Philippe’s image swam before me—the hollow eye socket where Benjamin had blinded him, the horrible scars on his face. I remembered the shaky handwriting on the letter he’d left for me, his body too damaged to control a pen’s movement.
And the same creature who had done that to Philippe now had my husband.
“Get out of my way.” I tried to push past Baldwin as I raced for the door. But Baldwin held me tight.
“You aren’t going to wander into the same trap that he did, Diana,” Baldwin said. “That’s exactly what Benjamin wants.”
“I’m going to Auschwitz. Matthew is not going to die there, where so many died before,” I said, twisting in Baldwin’s grip.
“Matthew isn’t at Auschwitz. Philippe was moved from there to Majdanek on the outskirts of Lublin soon after he was captured. It’s where we found my father. I went over every inch of the camp searching for other survivors. There was no room like that in it.”
“Then Philippe was taken somewhere else before being sent to Majdanek—to another labor camp.
One run by Benjamin. It was he who tortured Philippe. I am certain of it,” Ysabeau insisted.
“How could Benjamin be in charge of a camp?” I’d never heard of such a thing. Nazi concentration camps were run by the SS.
“There were tens of thousands of them, all over Germany and Poland—labor camps, brothels, research facilities, farms,” Baldwin explained. “If Ysabeau is right, Matthew could be anywhere.”
Ysabeau turned on Baldwin. “You are free to stay here and wonder where your brother is, but I am going to Poland with Diana.
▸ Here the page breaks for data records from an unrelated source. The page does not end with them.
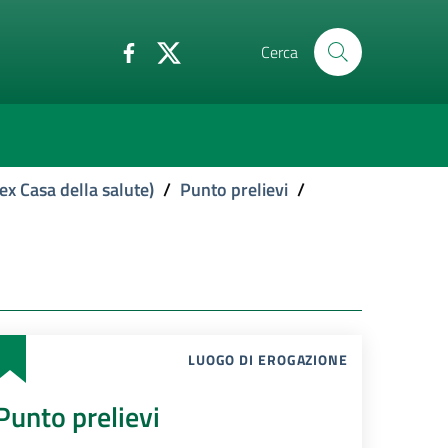
Cerca
ex Casa della salute)
/
Punto prelievi
/
LUOGO DI EROGAZIONE
Punto prelievi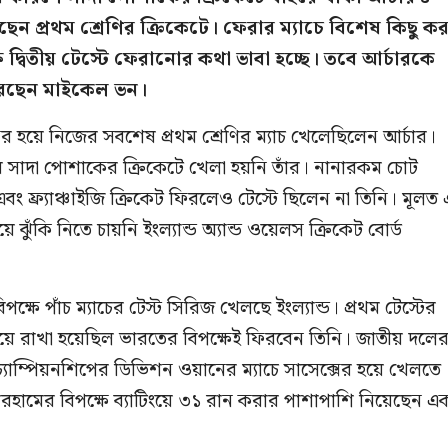
ন প্রথম শ্রেণির ক্রিকেটে। ফেরার ম্যাচে বিশেষ কিছু ক
দ্বিতীয় টেস্টে ফেরানোর কথা ভাবা হচ্ছে। তবে আর্চারকে
করছেন মাইকেল ভন।
র হয়ে নিজের সবশেষ প্রথম শ্রেণির ম্যাচ খেলেছিলেন আর্চার।
 পর সাদা পোশাকের ক্রিকেটে খেলা হয়নি তাঁর। নানারকম চোট
বং ফ্র্যাঞ্চাইজি ক্রিকেট ফিরলেও টেস্টে ছিলেন না তিনি। মূলত
ে ঝুঁকি নিতে চায়নি ইংল্যান্ড অ্যান্ড ওয়েলস ক্রিকেট বোর্ড
ক্ষে পাঁচ ম্যাচের টেস্ট সিরিজ খেলছে ইংল্যান্ড। প্রথম টেস্টের
দিয়ে রাখা হয়েছিল ভারতের বিপক্ষেই ফিরবেন তিনি। জাতীয় দলে
চ্যাম্পিয়নশিপের ডিভিশন ওয়ানের ম্যাচে সাসেক্সের হয়ে খেলতে
রহামের বিপক্ষে ব্যাটিংয়ে ৩১ রান করার পাশাপাশি নিয়েছেন এ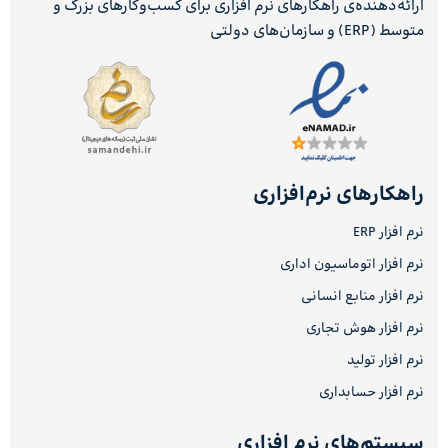
ارائه‌دهنده‌ی راهکارهای نرم افزاری برای کسب‌وکارهای بزرگ و
متوسط (ERP) و سازمان‌های دولتی
راهکارهای نرم‌افزاری
نرم افزار ERP
نرم افزار اتوماسیون اداری
نرم افزار منابع انسانی
نرم افزار هوش تجاری
نرم افزار تولید
نرم افزار حسابداری
سیستم‌های نرم افزاری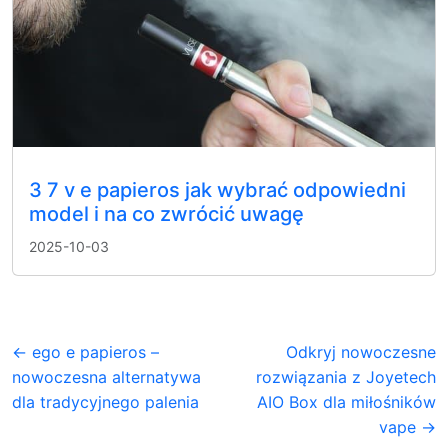
3 7 v e papieros jak wybrać odpowiedni
model i na co zwrócić uwagę
2025-10-03
← ego e papieros –
Odkryj nowoczesne
nowoczesna alternatywa
rozwiązania z Joyetech
dla tradycyjnego palenia
AIO Box dla miłośników
vape →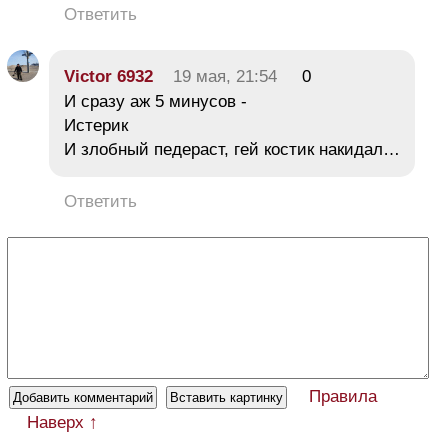
Ответить
Victor 6932
19 мая, 21:54
0
И сразу аж 5 минусов -
Истерик
И злобный педераст, гей костик накидал…
Ответить
Правила
Наверх ↑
We will find Matthew ourselves.”
“Nobody is going anywhere.” Marcus slammed his hand on the table. “Not without a plan. Where exactly was Majdanek?”
“I’ll pull up a map.” Phoebe reached for the computer.
I stilled her hand. There was something disturbingly familiar about that blanket. . . . It was tweed, a heathery brown with a distinctive weave.
“Is that a button?” I looked more closely. “That’s not a blanket. It’s a jacket.” I stared at it some more. “Peter Knox wore a jacket like that. I remember the fabric from Oxford.”
“Vampires won’t be able to free Matthew if Benjamin has witches like Knox with him, too!” Sarah exclaimed.
“This is like 1944 all over again,” Ysabeau said quietly. “Benjamin is playing with Matthew—and with us.”
“If so, then Matthew’s capture was not his goal.” Baldwin crossed his arms and narrowed his eyes at the screen. “The trap Benjamin set was meant to snare another.”
“He wants Auntie,” Gallowglass said. “Benjamin wants to know why she can bear a vampire’s child.”
Benjamin wants me to bear his child, I thought.
“Well, he’s not going to experiment on Diana to find out,” Marcus said emphatically. “Matthew would rather die where he is than let that happen.”